Wspomniałeś, że jedną z najważniejszych dla Ciebie osób w Twojej karierze był Juras, który jednocześnie poddał Ci nowy pomysł na rap i nowy pomysł na spędzanie czasu - treningi kickboxingu. Czym jest dla Ciebie ten sport?
Zacząłem uczęszczać do nowo powstałej szkoły kick boxingu Street Fighter, którą założył Juras (Pokój z Widokiem na Wojnę). Treningi pod okiem Jurasa stały się lekiem na otaczającą rzeczywistość. Na sali zapominałem o problemach. Cały gniew i frustrację zostawiałem na niej razem z potem. Jednak w pewnym momencie przestałem się pojawiać w szkole. Zadzwonił do mnie Juras i spotkaliśmy się na Placu Zbawiciela. W pewnym momencie podczas rozmowy zaproponował mi udział w Mixtape'ie Prosto Dj 600V. Nie mogłem uwierzyć, że legendarny Juras podaje mi rękę i daje mi szansę, żeby usłyszało o mnie szersze grono osób.
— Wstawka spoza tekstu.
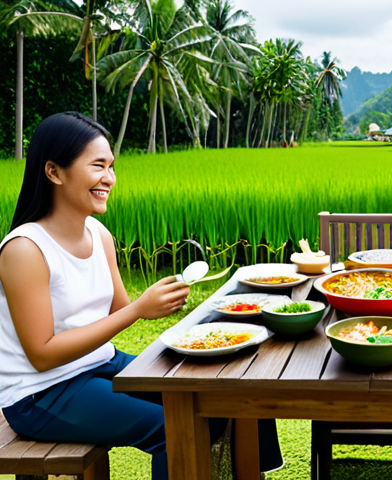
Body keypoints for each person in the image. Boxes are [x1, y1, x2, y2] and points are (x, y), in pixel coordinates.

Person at [0, 112, 282, 480]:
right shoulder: (25, 249)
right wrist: (138, 309)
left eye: (112, 167)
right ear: (54, 172)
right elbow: (42, 354)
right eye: (98, 166)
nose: (109, 178)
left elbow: (119, 309)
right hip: (42, 392)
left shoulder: (98, 234)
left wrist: (160, 301)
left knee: (222, 391)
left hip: (100, 365)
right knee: (171, 427)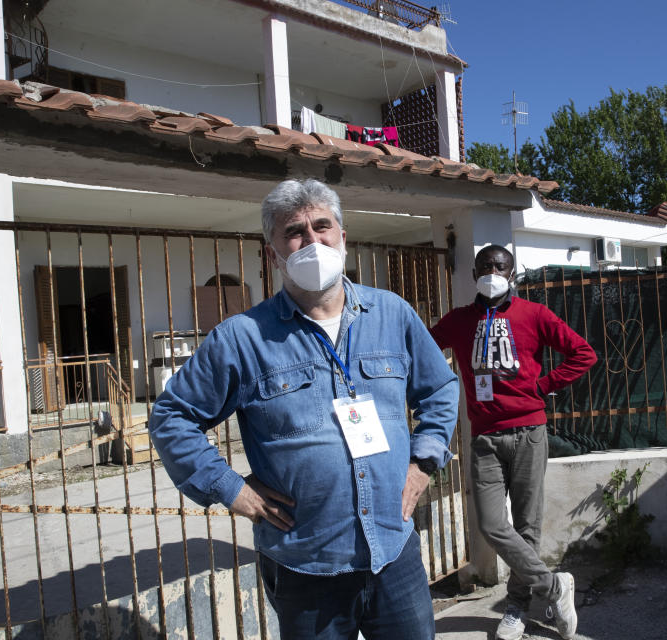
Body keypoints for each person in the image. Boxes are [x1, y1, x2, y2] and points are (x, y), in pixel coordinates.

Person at [149, 179, 460, 639]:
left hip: (394, 552)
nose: (312, 241)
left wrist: (422, 464)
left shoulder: (393, 314)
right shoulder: (242, 338)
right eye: (294, 232)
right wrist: (230, 487)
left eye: (322, 226)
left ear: (343, 237)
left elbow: (440, 390)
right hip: (305, 564)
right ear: (272, 253)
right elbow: (172, 417)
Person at [429, 244, 597, 640]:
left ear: (512, 274)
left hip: (528, 433)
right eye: (486, 265)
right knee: (490, 523)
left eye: (500, 266)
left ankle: (517, 606)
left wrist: (545, 384)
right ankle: (555, 586)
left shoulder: (534, 314)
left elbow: (583, 353)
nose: (493, 271)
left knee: (526, 525)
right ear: (474, 273)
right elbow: (422, 348)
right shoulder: (458, 321)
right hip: (485, 436)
Wziął mnie pod skrzydła w sporcie jako mój trener i stał się także moim muzycznym mentorem. Naładował mnie potężną energią. Dzięki kickboxing'owi zaś wciąż mogę się wyładowywać, treningi pozwalają mi pracować na swoim ciałem i umysłem, a także trzymają mnie z dala od nałogu. Czuję, że mam teraz mnóstwo siły.